> **Selected extract**
↓↓↓

Troubleshooting Information in Cisco UCS Manager GUI
Cisco UCS Manager GUI provides several tabs and other areas that you can use to find troubleshooting information for a Cisco UCS domain. For example, you can view faults and events for specific objects or for all objects in the system.
The Admin tab in the Navigation pane provides access to faults, events, core files, and other information that can help you troubleshoot issues.
If you select Faults, Events and Audit Log in the Filter field on the Admin tab, Cisco UCS Manager GUI limits the tree browser so that you can only access the following:
The faults for all components in the system
The events for all components in the system
The audit log for the system
Any core files created by the fabric interconnects in the system
The fault collection and core file export settings
Note
Fault thresholds might need to be modified. See the “Statistics Threshold Policy” section in the Cisco UCS Manager GUI
Configuration Guide for the release of Cisco UCS Manager that you are using.

↑↑↑

> **Problems to work on**
**A.** Can you copy the passage on troubleshooting in Cisco UCS Manager GUI word for word, from "Troubleshooting Information in" up to and including "in the system."?
**B.** How would the passage on troubleshooting in Cisco UCS Manager GUI carry on past its final sentence?

> **Dataset records**
↓↓↓

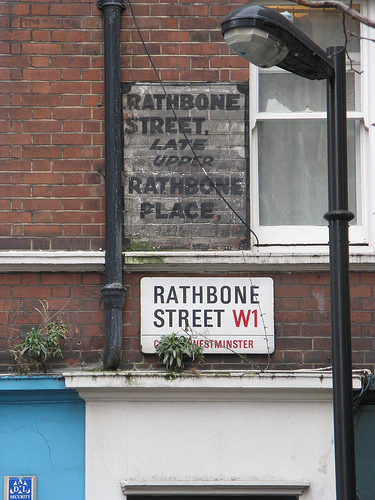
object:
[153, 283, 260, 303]
black words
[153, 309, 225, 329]
black words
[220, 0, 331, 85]
light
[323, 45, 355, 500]
pole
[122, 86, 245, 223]
text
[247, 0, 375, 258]
window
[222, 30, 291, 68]
glass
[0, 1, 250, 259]
bricks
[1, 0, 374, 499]
building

↑↑↑

> **Answers**
**A.**
Troubleshooting Information in Cisco UCS Manager GUI
Cisco UCS Manager GUI provides several tabs and other areas that you can use to find troubleshooting information for a Cisco UCS domain. For example, you can view faults and events for specific objects or for all objects in the system.

**B.**
Troubleshooting Information in Cisco UCS Manager CLI
The Cisco UCS Manager CLI includes several show commands that you can execute to find troubleshooting information for a Cisco UCS domain. These show commands are scope-aware, which means that if you enter the show fault command from the top scope, it displays all faults in the system. However, if you scope to a specific object, the show fault command displays faults that are related to that object only.
Note
Fault thresholds might need to be modified. See the “Statistics Threshold Policy” section in the Cisco UCS Manager CLI
Configuration Guide for the release of Cisco UCS Manager that you are using.
Additional Troubleshooting Documentation
Additional troubleshooting information is available in the
following documents:
In Cisco UCS, a fault is a mutable object that is managed by Cisco UCS Manager. Each fault represents a failure in the Cisco UCS domain or an alarm threshold that has been raised. During the lifecycle of a fault, it can change from one state or severity to another.
Each fault includes information about the operational state of the affected object at the time the fault was raised. If the fault is transitional and the failure is resolved, the object transitions to a functional state.
A fault remains in Cisco UCS Manager until the fault is cleared and deleted according to the settings in the fault collection policy.
You can view all faults in a Cisco UCS domain from either the Cisco UCS Manager CLI or the Cisco UCS Manager GUI. You can also configure the fault collection policy to determine how a Cisco UCS domain collects and retains faults.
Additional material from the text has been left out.